Peter Cat Recording Co. – Bismillah

Peter Cat Recording Co. announce themselves with a gorgeous set of songs, in turn weary and swooning

Album Review by Joe Creely | 04 Jul 2019
  • Peter Cat Recording Co. – Bismillah
Album title: Bismillah
Artist: Peter Cat Recording Co.
Label: Panache Records
Release date: 5 Jul

Peter Cat Recording Co.'s initial European release – the compilation Portrait of a Time: 2010-2016 – had a quality that ten or fifteen years ago would've been described as hauntological; an eeriness, the sound of Sinatra actively mourning the fact that in being recorded he is to be trapped in heartbreak forever. There are remnants of this feeling in Bismillah, but more notable is the sense of a band exploding into colour, freeing themselves from the past and looking forward in every direction at once.

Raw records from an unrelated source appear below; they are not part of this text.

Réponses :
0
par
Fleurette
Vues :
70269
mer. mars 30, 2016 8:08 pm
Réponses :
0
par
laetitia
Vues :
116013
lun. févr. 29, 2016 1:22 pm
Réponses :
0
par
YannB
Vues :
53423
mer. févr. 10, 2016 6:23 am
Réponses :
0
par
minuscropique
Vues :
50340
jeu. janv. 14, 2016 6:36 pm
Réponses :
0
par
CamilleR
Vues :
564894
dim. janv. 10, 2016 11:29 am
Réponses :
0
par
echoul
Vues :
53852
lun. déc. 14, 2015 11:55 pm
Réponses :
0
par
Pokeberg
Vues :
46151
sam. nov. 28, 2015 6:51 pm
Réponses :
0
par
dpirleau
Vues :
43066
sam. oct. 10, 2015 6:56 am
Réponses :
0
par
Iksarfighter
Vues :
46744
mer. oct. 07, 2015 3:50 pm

This sonic restlessness is evident from opening track Where the Money Flows, which instrumentally moves from a gentle strum to what could pass for a psychedelic Californian indie-rap beat, taking in a cavernous verse full of AutoTune and echo for good measure, without ever losing its way. Then there’s the album’s centrepiece, the extended disco banger Memory Box, which builds and builds into a flurry of jabbing strings and juddering guitars around singer Suryakant Sawhney opening up his usual croon into a soulful wail, giving a real desperate emotion to a song that could easily have been just a genre exercise.

The disparate sonics could harm the album's cohesion but the texture and shape of Sawhney’s voice, rich and controlled but never mannered, gives the album an almost narrative feel of a character weathering life’s disappointments and pains before ultimately finding redemption in other people. This sense of hope that pervades the final few tracks means a slight settling down of the diverse sounds. The last two tracks have moments that owe a healthy debt to Neutral Milk Hotel’s patented flabby brass and rattling cymbal crash sound but they are so rich in tiny sonic detail and unadorned, unselfconscious lyrical grace (particularly I’m This) that they still feel totally their own.

It may be slightly cheating to describe it as a debut album, but if this is the record that is to properly introduce Peter Cat Recording Co. to Europe then it’s as good a choice as any. A vibrant, eclectic joy.